Cluster of fires on northern Vancouver Island is abnormal: climate scientist
Parts of British Columbia normally guarded from large wildfires due to their wet climates are burning, and scientists are taking note.
As smoke begins to clear above much of southern Vancouver Island, a dark and concerning cloud still hangs over the island’s northernmost reaches.
According to the B.C. Wildfire Service, 67 blazes currently rage on the northern section of Vancouver Island. They include a 168-hectare fire near the small community of Zeballos that has threatened homes and prompted an evacuation alert.
But what makes the dozens of hotspots so concerning to experts is the fact that this normally wet region is extraordinarily dry.
“Forest fuels are drier than they have been in the past 40 years,” North Island fire information officer Shayne McCool told CTV News.
Firefighters face an uphill battle as B.C.’s wildfire service confirms trees and debris in the area are at their driest—and most susceptible to fire—in decades.

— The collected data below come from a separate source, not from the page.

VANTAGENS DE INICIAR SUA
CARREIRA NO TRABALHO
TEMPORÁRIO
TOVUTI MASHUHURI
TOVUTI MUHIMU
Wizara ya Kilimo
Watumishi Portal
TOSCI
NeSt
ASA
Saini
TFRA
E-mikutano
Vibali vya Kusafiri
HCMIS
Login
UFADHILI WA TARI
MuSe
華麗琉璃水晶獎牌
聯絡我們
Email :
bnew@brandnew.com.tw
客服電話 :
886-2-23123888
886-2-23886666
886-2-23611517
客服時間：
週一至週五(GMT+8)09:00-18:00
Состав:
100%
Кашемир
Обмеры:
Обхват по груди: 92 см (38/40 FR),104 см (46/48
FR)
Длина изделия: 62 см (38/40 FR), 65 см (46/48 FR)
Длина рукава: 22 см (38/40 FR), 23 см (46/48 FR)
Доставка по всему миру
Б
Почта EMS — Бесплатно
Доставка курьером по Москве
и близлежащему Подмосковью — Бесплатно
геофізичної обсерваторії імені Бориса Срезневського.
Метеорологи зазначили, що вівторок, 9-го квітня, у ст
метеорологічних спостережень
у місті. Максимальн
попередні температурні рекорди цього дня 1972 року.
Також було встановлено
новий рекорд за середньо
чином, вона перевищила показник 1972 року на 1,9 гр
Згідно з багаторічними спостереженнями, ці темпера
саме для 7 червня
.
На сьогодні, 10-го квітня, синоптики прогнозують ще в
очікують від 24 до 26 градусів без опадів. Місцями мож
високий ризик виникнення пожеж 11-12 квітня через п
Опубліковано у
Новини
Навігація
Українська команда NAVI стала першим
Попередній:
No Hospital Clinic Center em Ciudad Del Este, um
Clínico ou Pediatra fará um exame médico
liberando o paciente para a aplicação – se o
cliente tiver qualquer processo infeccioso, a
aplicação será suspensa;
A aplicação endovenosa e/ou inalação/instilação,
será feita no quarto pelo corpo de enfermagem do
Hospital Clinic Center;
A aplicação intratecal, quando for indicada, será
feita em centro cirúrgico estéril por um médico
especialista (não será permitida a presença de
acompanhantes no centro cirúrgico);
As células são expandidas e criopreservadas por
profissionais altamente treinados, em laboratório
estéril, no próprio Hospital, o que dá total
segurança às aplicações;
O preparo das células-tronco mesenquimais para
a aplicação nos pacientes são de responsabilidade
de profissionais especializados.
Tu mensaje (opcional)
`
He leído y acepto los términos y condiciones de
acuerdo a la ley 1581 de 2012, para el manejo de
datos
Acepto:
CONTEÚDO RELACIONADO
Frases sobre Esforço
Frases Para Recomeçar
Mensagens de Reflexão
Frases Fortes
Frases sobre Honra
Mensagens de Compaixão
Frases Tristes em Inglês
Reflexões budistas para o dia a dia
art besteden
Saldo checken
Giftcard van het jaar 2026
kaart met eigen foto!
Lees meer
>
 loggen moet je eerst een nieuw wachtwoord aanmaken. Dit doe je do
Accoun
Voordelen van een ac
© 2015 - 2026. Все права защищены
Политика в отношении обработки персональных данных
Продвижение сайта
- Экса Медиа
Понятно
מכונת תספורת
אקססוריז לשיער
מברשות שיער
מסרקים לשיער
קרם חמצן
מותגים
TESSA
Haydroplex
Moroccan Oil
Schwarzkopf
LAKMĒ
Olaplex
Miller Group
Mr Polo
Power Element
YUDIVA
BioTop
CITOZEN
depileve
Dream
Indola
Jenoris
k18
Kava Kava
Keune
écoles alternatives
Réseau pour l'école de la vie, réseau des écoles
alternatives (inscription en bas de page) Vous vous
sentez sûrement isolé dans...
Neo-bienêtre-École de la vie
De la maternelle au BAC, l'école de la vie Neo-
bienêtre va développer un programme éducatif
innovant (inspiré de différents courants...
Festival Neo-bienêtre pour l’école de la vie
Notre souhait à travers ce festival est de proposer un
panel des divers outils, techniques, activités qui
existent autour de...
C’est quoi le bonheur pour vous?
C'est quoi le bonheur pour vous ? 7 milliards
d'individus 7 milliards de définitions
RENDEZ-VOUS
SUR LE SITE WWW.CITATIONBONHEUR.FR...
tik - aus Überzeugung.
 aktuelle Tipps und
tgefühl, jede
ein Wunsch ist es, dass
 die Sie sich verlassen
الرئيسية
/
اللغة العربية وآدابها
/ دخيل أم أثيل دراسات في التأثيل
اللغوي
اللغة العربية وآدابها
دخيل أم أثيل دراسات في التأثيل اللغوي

As more than 200 crew members struggle to douse flames on the North Island, scientists on the southern end of Vancouver Island are attempting to understand why it's happening.
"We are seeing fires in places that typically don't get wildfire,” said Faron Anslow, the lead climate scientist at the University of Victoria’s Pacific Climate Impact Consortium. “So, I think that is another dimension that we will be looking at."
Anslow says he and his colleagues have noted several areas in the province are burning that traditionally don’t.
The research organization expects to investigate this year’s odd fire season on the North Island in hopes of determining whether climate change is to blame.
In total, the B.C. Wildfire service has dispatched more than250 firefighters, support staff and 22 helicopters to the North Island fires.